Exact copy, pictures excluded: reproduce every record below.

%%

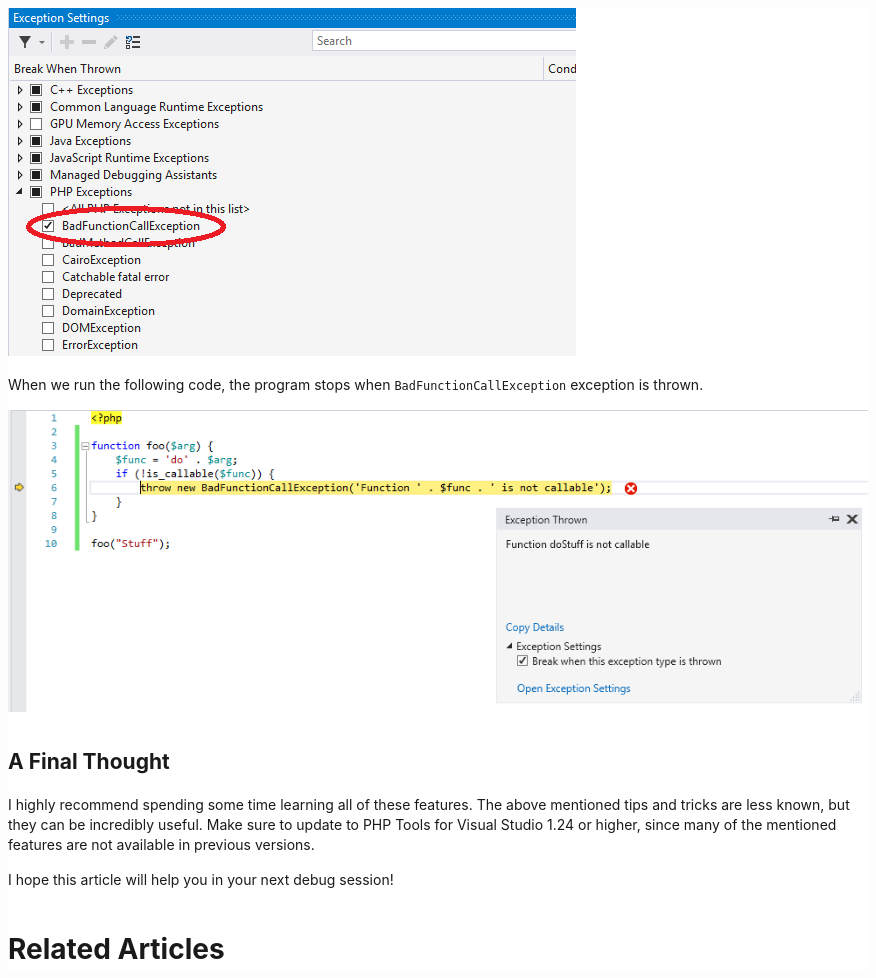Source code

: ![exception](imgs\exception.png)

When we run the following code, the program stops when `BadFunctionCallException` exception is thrown.

![break-exception](imgs\break-exception.png)

## A Final Thought

I highly recommend spending some time learning all of these features. The above mentioned tips and tricks are less known, but they can be incredibly useful. Make sure to update to PHP Tools for Visual Studio 1.24 or higher, since many of the mentioned features are not available in previous versions.

I hope this article will help you in your next debug session!

# Related Articles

%%

OUTPUT OF THE EXERCISE ▸
Source code

: ![exception](imgs\exception.png)

When we run the following code, the program stops when `BadFunctionCallException` exception is thrown.

![break-exception](imgs\break-exception.png)

## A Final Thought

I highly recommend spending some time learning all of these features. The above mentioned tips and tricks are less known, but they can be incredibly useful. Make sure to update to PHP Tools for Visual Studio 1.24 or higher, since many of the mentioned features are not available in previous versions.

I hope this article will help you in your next debug session!

# Related Articles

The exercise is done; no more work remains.